By Joel Hartse
My latest musical obsession is Christian rock from the 1960s and 70s, a time before there was such a thing called Christian rock, and particularly attempts to re-interpret liturgical music in pop and rock forms. It is mostly bad, or at least weird, and while some of it is good, it has led to me one conclusion:
Catholics do not rock.
I’m not trying to be a jerk. I think Catholics do a lot of things really well—sacraments, for example. Plus, I could tell you “some of my best friends are Catholics” and it would be true—I went to a Jesuit high school, and my first real adult job after college was fundraising for a Catholic charity. So while I’m not one, I have all the respect in the world for Catholics.
It’s just that they don’t know how to rock. I mean, I think individual Catholics can rock—I have heard Bruce Springsteen and the Hold Steady—but “contemporary” music in the guitar-bass-drums sense does not seem to be able to cozy up to Catholic worship the way it does to, say, that of the Evangelical congregations I’ve attended.
The few “contemporary” Catholic services I have been to have tended to feature a man with a beard or a woman with a short, severe haircut playing an acoustic guitar, usually worn at an absurdly high and un-hip position on the torso so that he or she is almost peering over it, and maybe, just maybe, some drums.
I remember a particularly valiant attempt to contemporarify one of the unpopular all-school required masses at my high school, one of the ones in the gym. The priests had recruited one of the kids who was in the percussion section with me in second period band. They had him playing drums during those just terminally, terminally un-rockable sung sections of the liturgy: “Christ has died, Christ is risen, Christ will come again,” and then a few minutes later to the same tune “a-amen, a-amen, a-a-a-amen.” He filled his post admirably, gently padding at the drums, using brushes (sticks would have been a bit much, I suppose) with no emotion whatsoever, starting straight ahead, stoically—which is exactly the right attitude for a drummer who has been tapped to play music that doesn’t need or want drums.

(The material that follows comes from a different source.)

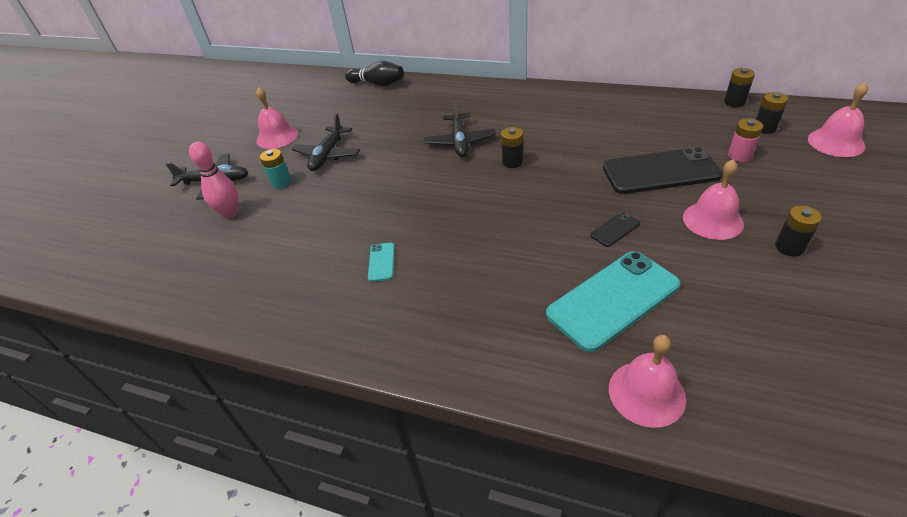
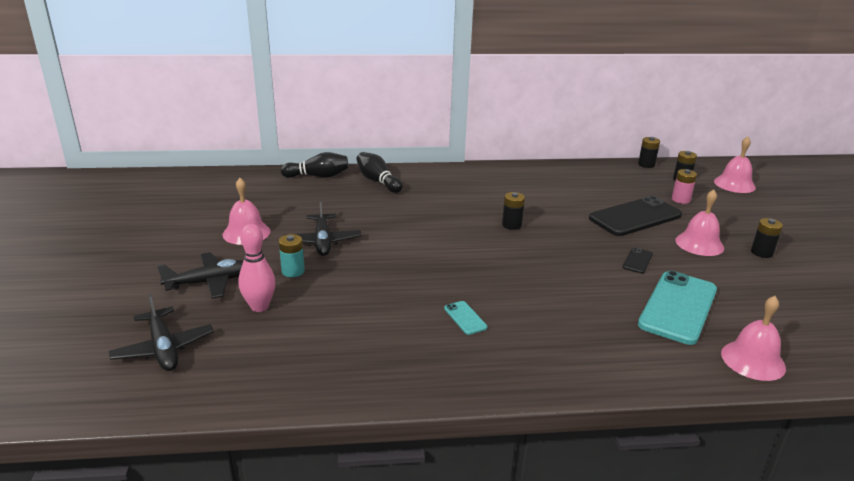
camera: 30 degrees left, 15 degrees down
(425, 95) = (378, 181): none -> black bowling pin
(460, 142) = (449, 215): black plane -> black plane (163, 348)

If you have been to a more rocking Mass, feel free to disagree.
The latest example of Catholic non-rock, one that has actually made some kind of waves in pop culture this year, is a video from 1983 that you have probably seen—“Jesus is My Friend” by Sonseed, a Catholic rock band (I love being able to write those three words in a row) that was active in New York in the 1980s.
This video is officially the corniest thing ever created in the history of the universe: the ska rhythms, the matching outfits, the lyrics (simile: Jesus is like a Mountie, because he always gets his man), are almost too much to bear. It’s “contemporary,” but Sonseed absolutely does not rock.

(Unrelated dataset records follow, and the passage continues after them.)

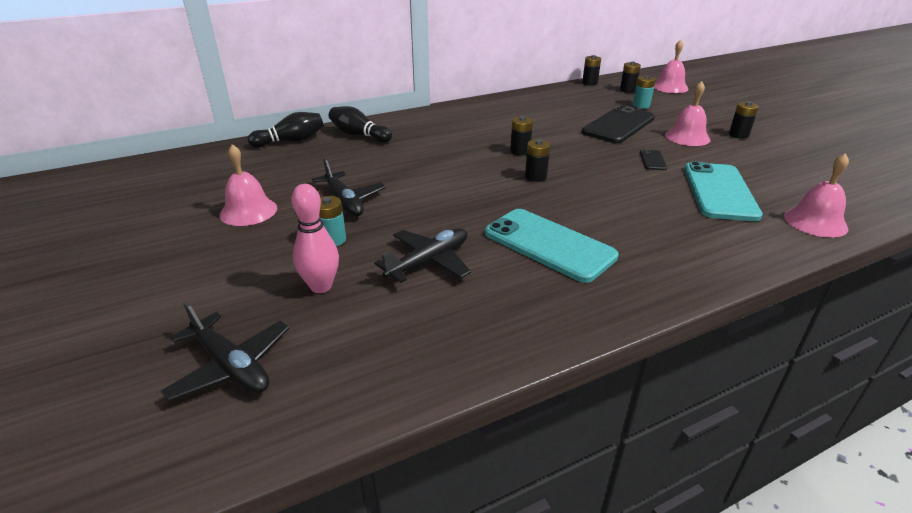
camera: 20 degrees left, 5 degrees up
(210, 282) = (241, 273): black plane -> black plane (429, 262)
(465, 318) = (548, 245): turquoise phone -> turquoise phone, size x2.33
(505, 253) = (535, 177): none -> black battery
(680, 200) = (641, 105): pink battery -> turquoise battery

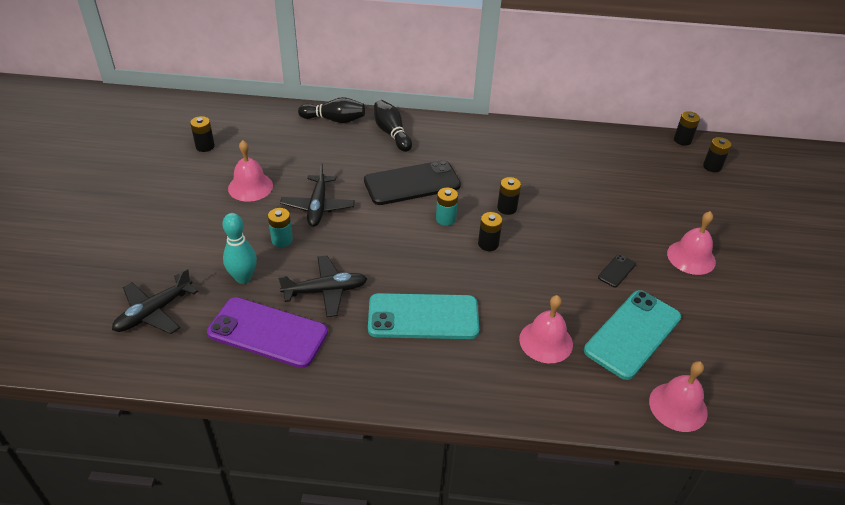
camera: 30 degrees right, 10 degrees up
(231, 366) = (154, 312): black plane -> black plane turned 60 degrees clockwise
(321, 286) = (243, 278): pink bowling pin -> turquoise bowling pin
(405, 323) = (268, 333): none -> purple phone
(548, 245) = (423, 317): turquoise phone -> turquoise phone turned 75 degrees counterclockwise
(618, 125) = (638, 213): black phone -> black phone (412, 183)
(641, 105) = (698, 195): turquoise battery -> turquoise battery (445, 219)
(670, 87) = (769, 179): pink bell -> pink bell (546, 341)
(738, 135) = (752, 277): black battery -> black battery (205, 146)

The great thing about this song, however, is the way it sidesteps irony—this music isn’t so-bad-it’s-good, it’s more like so-unconcerned-with-cool-rock-posturing-it’s-good. It may even be actually good. “Jesus is My Friend” is played with utter sincerity, and an apparent lack of snark that is unheard of today, especially among youngish Christians like me and my friends who are forwarding it to everybody we know. When they sing “he taught me how to praise my God and still play rock and roll,” our first instinct is a snicker—“don’t they know that they are not rocking? Haw haw haw.”
But frankly, in 1983, Sonseed were playing (or lip-synching) their hearts out (especially that wonderful bald guitar player and his tennis shoes), making original music that, while cheesy as all get-out, was unique and weird and interesting. What are we doing in 2009? Writing ironic blog entries about them.
Sonseed is an antidote to the Christian rock of now, but also to the Christian coolness of now, a time when relevance, whatever it may mean (beer, post-punk music, animal-friendly shoes) has taken such a primary role. Which is why, perhaps, we need them—and why “rocking” is a secondary concern when you believe in what you’re doing.
Sonseed isn’t cool and doesn’t rock, but frankly, Christianity isn’t cool and doesn’t rock. I’m sure the members of Sonseed are embarrassed by that video, but I’m also sure that a lot of people will buy the reissue of their album which is (really) coming out later this year, and maybe that 25 years later, a new generation of Catholics (and non-Catholics) will embrace the joy of not rocking for the Lord.